Only time will tell I guess.


----------



## Nobby1974 (Mar 31, 2011)

I like the ones with the paint and rollers most - it's like the decorators went in looked around, and decided the pub was a fair more straightforward option than renovating the place.

Shame the developers are taking the same approach. The cynic in me says its a deliberate ploy - the value in the land only really comes about when the building on it are fecked beyond repair.


----------



## tumbles (Mar 31, 2011)

Nobby1974 said:


> I like the ones with the paint and rollers most - it's like the decorators went in looked around, and decided the pub was a fair more straightforward option than renovating the place.
> 
> Shame the developers are taking the same approach.
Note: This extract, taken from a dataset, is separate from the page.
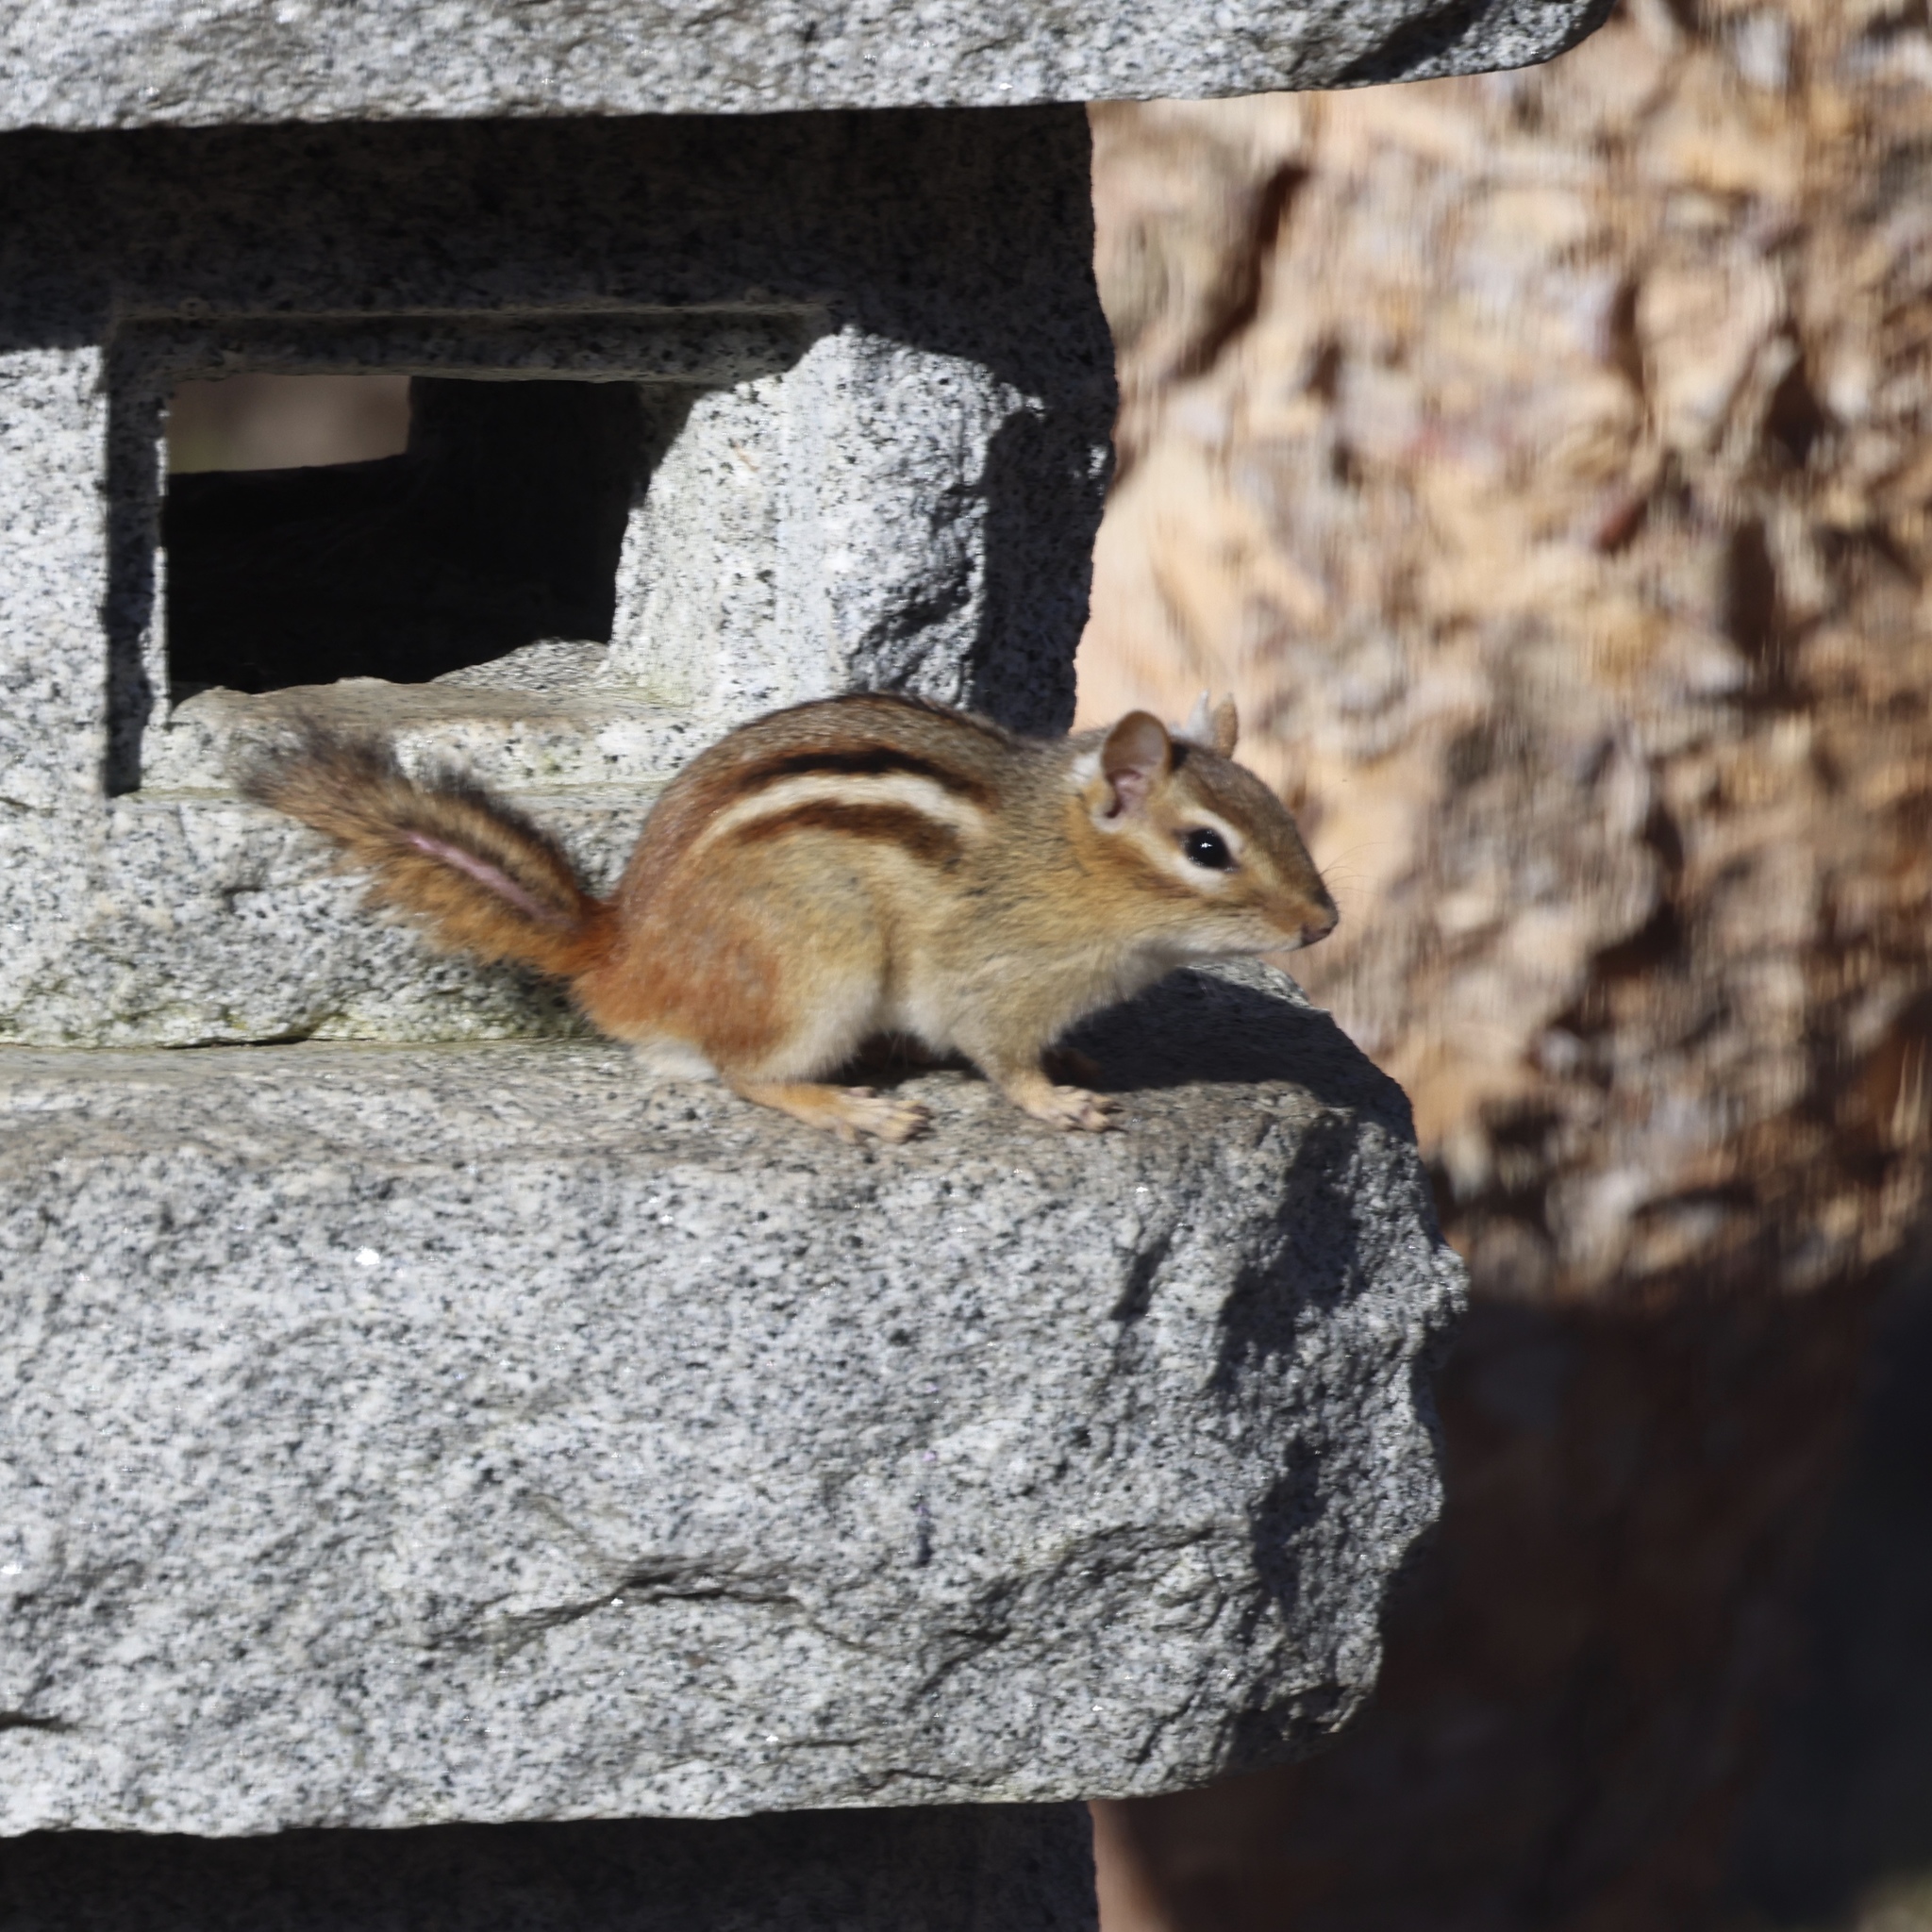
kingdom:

The cynic in me says its a deliberate ploy - the value in the land only really comes about when the building on it are fecked beyond repair.



It's pretty protected land though, the remit of what they can and cannot do is pretty limited. 

SAVE are on the case too, it will be the main building focused on in their June 'at risk' catalogue


----------



## Hieronymus (Apr 1, 2011)

Great pics fantastic atmosphere - thanks for sharing


----------



## dizzydebs (Apr 2, 2011)

What a fascinating building must have been fantastic in its heyday. Thanks for sharing !!!


----------



## Lolz101 (Apr 2, 2011)

I love Talgarth  Some really nice shots there too

I like the on of the room with the flaky ceiling!!!


----------



## Vertex (Apr 3, 2011)

Explored here last year and it's a brilliant explore all round! Nicely done. It's strange because from the outside the place feels quite 'humble' somehow, but once inside it changes completely.


----------



## MattJames (Apr 4, 2011)

I'd love to take a look around there


----------



## Tstranger1066 (Apr 5, 2011)

Really great pics  Thanks for posting!


----------



## Anotherworld (Apr 7, 2011)

*brilliant!*

great pics - love the 2 chairs and tv one -and also the window frame and butterfly. Weird because I am a painter specialising in stuff thats falling to bits (see www.davidpoxon.co.uk) on my web there is a painting entitled 'catch' which is a similar subject - the butterfly. Its good to know there are 'others' out there!
Would love to have a go at the chairs and tv pic -but of course would need your permission!
cheers
david


----------



## Pixie_Suicide (Apr 12, 2011)

*Love!*

What a beaut!! Nice one!


----------



## jibhead (Apr 12, 2011)

superb colours, and textures, cheers


----------



## TheBitterestPill (Apr 13, 2011)

this building has so much colour and texture to it,really nice photos you got there,well done!


----------